→ **Instruction**
Below are entries; work out how many of their lines include the string "each", and reply with the number only.

====

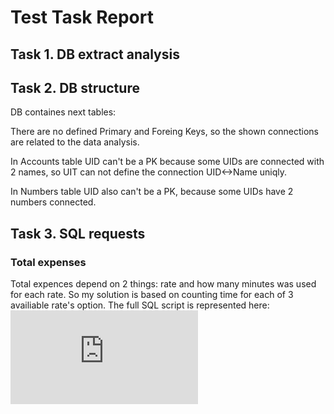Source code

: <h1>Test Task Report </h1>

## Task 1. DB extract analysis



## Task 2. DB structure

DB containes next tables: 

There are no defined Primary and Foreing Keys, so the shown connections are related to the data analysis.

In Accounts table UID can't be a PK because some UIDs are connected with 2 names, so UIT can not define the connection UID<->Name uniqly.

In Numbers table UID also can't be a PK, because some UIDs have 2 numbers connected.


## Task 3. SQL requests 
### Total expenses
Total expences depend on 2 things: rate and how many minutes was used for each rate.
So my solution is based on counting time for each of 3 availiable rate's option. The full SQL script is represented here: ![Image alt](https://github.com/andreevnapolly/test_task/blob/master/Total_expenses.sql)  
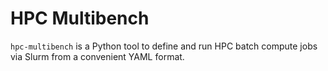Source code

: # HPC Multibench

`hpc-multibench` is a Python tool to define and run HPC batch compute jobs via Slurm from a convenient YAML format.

====

→ **Answer section**
2